Today's multi-megawatt wind turbines rely on rugged power-transmission systems to harness the wind's energy and convert it into r...
July 27, 2011—

Today's multi-megawatt wind turbines rely on rugged power-transmission systems to harness the wind's energy and convert it into renewable power. Massive, precision-engineered bearing and sealing systems like those made by The Timken Company are central to that production of power inside these turbines. The largest of these hoop-shaped bearings weighs more than five tons, with an inner diameter wide enough to allow an SUV to pass through the center. The perfection of such large-scale apparatus requires sophisticated testing and measurement capabilities that replicate the dynamic forces of wind. For that purpose, Timken will establish the Americas' only wind-energy research center focused on advanced development of bearing systems in wind turbines.

Timken will build the $11.8 million Wind Energy Research and Development Center in collaboration with Stark State College, the Stark County Port Authority and Stark Development Board.
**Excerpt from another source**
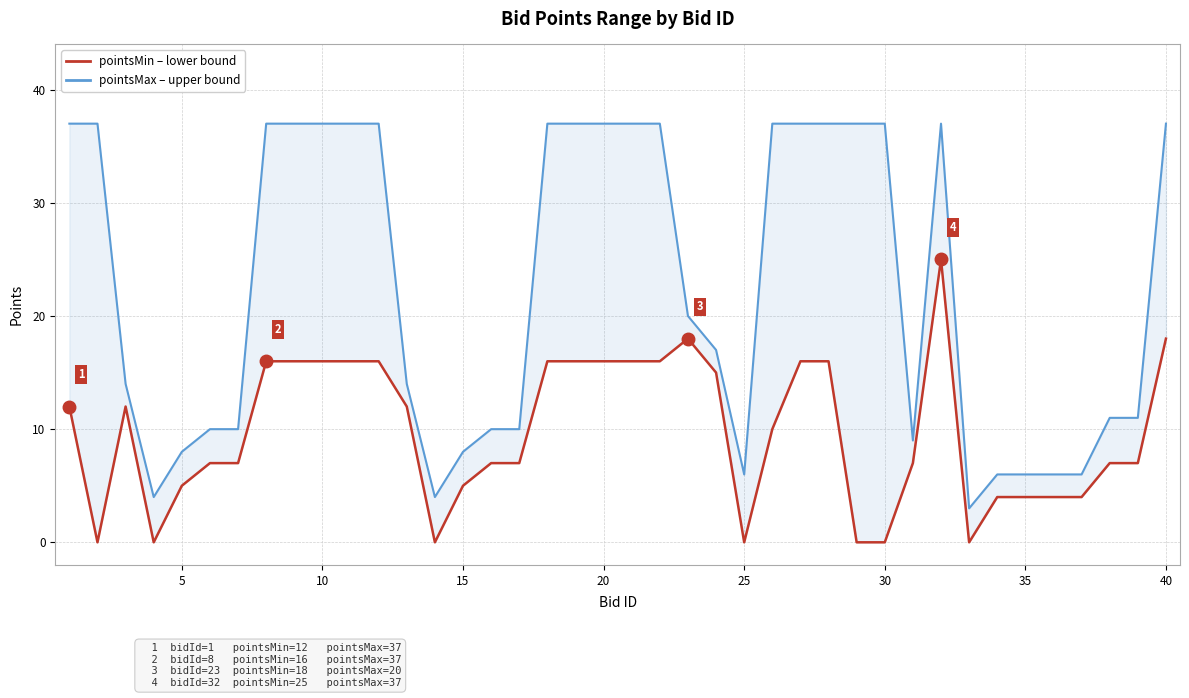

True or false: pointsMax (HPI-style upper) and pointsMin (Bid price-style lower) cross at least once.

False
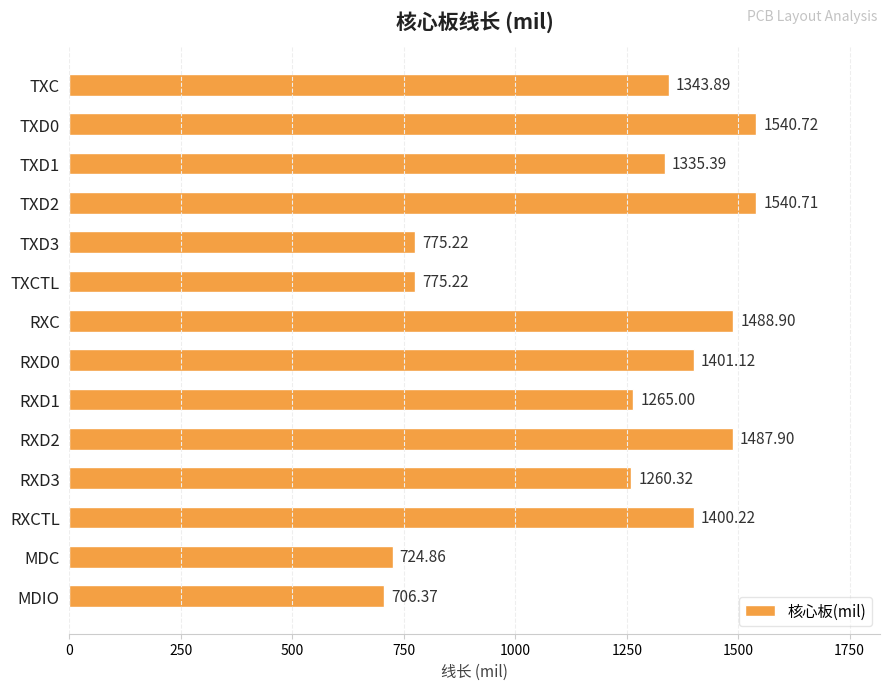

Which label corresponds to the largest value in the chart?

TXD0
Spanning 18,000 square feet, the center will anchor the new Stark State Emerging Technologies Airport Campus on 15 acres of property adjacent to the Akron-Canton Airport in Ohio, on the borders of the City of Green in Summit County and Jackson Township in Stark County.

The center will secure 65 jobs directly, while creating a unique research practicum and technical certification program for Stark State College students to acquire critical experience conducting research, development, and testing of large wind-turbine bearing systems. Joint funding for the project combines more than $6 million invested by Timken; $2.1 million from Ohio's Third Frontier Commission; and a $1.5 million loan from the Ohio Air Quality Development Authority's Advanced Energy Jobs Stimulus Program.

"Stark State College is honored to partner with The Timken Company to advance wind energy research and the development of wind turbine bearing systems," said John O'Donnell, PhD, president of Stark State College. "This partnership will support the development of clean energy academic programs and internships for students. Also, the return on investment is that it will position Ohio as a leader in renewable energy technologies."

As the first research facility of its kind in the Americas, the center will provide vital knowledge for the development of power-transmission component technologies to the industry while training current and future technicians to provide a complete range of services to wind turbine manufacturers and operators.

"We'll have the resources to validate material and design properties while gleaning invaluable performance data on the mission-critical components working inside very large turbines in dynamic conditions," said Douglas Smith, Timken's senior vice president of technology. "This will help us to create better designs for nature's unpredictable forces to advance the development of more reliable, cost-effective wind power generation."